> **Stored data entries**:

-*-*-

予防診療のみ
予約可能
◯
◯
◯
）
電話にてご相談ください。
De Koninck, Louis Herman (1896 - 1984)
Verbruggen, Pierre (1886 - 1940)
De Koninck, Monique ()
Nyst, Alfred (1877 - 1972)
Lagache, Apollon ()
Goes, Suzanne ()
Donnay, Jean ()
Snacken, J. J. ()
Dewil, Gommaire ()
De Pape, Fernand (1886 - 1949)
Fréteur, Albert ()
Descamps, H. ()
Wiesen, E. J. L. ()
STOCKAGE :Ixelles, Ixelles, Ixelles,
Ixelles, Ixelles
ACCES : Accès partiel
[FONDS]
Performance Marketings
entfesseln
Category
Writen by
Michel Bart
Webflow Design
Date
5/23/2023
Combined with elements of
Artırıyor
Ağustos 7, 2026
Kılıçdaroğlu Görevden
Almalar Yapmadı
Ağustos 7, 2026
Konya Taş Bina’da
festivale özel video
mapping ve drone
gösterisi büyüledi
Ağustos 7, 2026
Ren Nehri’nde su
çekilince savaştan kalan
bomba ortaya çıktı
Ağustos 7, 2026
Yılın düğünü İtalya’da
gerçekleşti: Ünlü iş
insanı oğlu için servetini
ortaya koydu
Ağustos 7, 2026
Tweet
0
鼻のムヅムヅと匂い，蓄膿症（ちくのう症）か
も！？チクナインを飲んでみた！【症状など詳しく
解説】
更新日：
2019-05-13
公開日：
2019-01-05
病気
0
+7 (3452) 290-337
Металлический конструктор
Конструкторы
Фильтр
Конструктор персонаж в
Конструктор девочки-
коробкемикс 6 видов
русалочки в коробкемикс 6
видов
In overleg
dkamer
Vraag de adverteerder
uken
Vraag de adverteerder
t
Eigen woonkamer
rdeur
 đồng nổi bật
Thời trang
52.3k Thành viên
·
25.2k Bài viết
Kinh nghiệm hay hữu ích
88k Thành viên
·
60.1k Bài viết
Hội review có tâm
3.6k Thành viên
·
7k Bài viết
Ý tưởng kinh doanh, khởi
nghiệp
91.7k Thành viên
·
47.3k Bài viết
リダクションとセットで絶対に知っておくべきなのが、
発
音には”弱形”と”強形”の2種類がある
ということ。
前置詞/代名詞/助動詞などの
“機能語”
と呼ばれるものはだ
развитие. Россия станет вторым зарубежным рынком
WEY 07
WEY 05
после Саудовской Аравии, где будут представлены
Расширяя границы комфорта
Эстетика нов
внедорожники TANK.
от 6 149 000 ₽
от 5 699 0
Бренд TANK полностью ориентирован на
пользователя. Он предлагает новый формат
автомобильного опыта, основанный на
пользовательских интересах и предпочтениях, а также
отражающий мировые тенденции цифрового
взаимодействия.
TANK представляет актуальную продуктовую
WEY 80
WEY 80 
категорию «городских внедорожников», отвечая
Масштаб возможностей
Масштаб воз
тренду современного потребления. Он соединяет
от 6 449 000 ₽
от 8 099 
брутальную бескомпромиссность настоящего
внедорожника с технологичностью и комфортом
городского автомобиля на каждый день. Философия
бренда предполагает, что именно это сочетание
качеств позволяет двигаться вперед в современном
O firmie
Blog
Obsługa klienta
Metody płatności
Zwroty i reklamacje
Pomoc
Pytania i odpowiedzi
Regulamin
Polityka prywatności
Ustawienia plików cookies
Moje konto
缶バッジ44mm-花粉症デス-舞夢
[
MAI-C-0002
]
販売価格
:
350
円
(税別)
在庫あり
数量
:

-*-*-

> **EXERCISE DETAILS**: Copy the records exactly.

> **ANSWER FOR THIS EXERCISE**:
予防診療のみ
予約可能
◯
◯
◯
）
電話にてご相談ください。
De Koninck, Louis Herman (1896 - 1984)
Verbruggen, Pierre (1886 - 1940)
De Koninck, Monique ()
Nyst, Alfred (1877 - 1972)
Lagache, Apollon ()
Goes, Suzanne ()
Donnay, Jean ()
Snacken, J. J. ()
Dewil, Gommaire ()
De Pape, Fernand (1886 - 1949)
Fréteur, Albert ()
Descamps, H. ()
Wiesen, E. J. L. ()
STOCKAGE :Ixelles, Ixelles, Ixelles,
Ixelles, Ixelles
ACCES : Accès partiel
[FONDS]
Performance Marketings
entfesseln
Category
Writen by
Michel Bart
Webflow Design
Date
5/23/2023
Combined with elements of
Artırıyor
Ağustos 7, 2026
Kılıçdaroğlu Görevden
Almalar Yapmadı
Ağustos 7, 2026
Konya Taş Bina’da
festivale özel video
mapping ve drone
gösterisi büyüledi
Ağustos 7, 2026
Ren Nehri’nde su
çekilince savaştan kalan
bomba ortaya çıktı
Ağustos 7, 2026
Yılın düğünü İtalya’da
gerçekleşti: Ünlü iş
insanı oğlu için servetini
ortaya koydu
Ağustos 7, 2026
Tweet
0
鼻のムヅムヅと匂い，蓄膿症（ちくのう症）か
も！？チクナインを飲んでみた！【症状など詳しく
解説】
更新日：
2019-05-13
公開日：
2019-01-05
病気
0
+7 (3452) 290-337
Металлический конструктор
Конструкторы
Фильтр
Конструктор персонаж в
Конструктор девочки-
коробкемикс 6 видов
русалочки в коробкемикс 6
видов
In overleg
dkamer
Vraag de adverteerder
uken
Vraag de adverteerder
t
Eigen woonkamer
rdeur
 đồng nổi bật
Thời trang
52.3k Thành viên
·
25.2k Bài viết
Kinh nghiệm hay hữu ích
88k Thành viên
·
60.1k Bài viết
Hội review có tâm
3.6k Thành viên
·
7k Bài viết
Ý tưởng kinh doanh, khởi
nghiệp
91.7k Thành viên
·
47.3k Bài viết
リダクションとセットで絶対に知っておくべきなのが、
発
音には”弱形”と”強形”の2種類がある
ということ。
前置詞/代名詞/助動詞などの
“機能語”
と呼ばれるものはだ
развитие. Россия станет вторым зарубежным рынком
WEY 07
WEY 05
после Саудовской Аравии, где будут представлены
Расширяя границы комфорта
Эстетика нов
внедорожники TANK.
от 6 149 000 ₽
от 5 699 0
Бренд TANK полностью ориентирован на
пользователя. Он предлагает новый формат
автомобильного опыта, основанный на
пользовательских интересах и предпочтениях, а также
отражающий мировые тенденции цифрового
взаимодействия.
TANK представляет актуальную продуктовую
WEY 80
WEY 80 
категорию «городских внедорожников», отвечая
Масштаб возможностей
Масштаб воз
тренду современного потребления. Он соединяет
от 6 449 000 ₽
от 8 099 
брутальную бескомпромиссность настоящего
внедорожника с технологичностью и комфортом
городского автомобиля на каждый день. Философия
бренда предполагает, что именно это сочетание
качеств позволяет двигаться вперед в современном
O firmie
Blog
Obsługa klienta
Metody płatności
Zwroty i reklamacje
Pomoc
Pytania i odpowiedzi
Regulamin
Polityka prywatności
Ustawienia plików cookies
Moje konto
缶バッジ44mm-花粉症デス-舞夢
[
MAI-C-0002
]
販売価格
:
350
円
(税別)
在庫あり
数量
:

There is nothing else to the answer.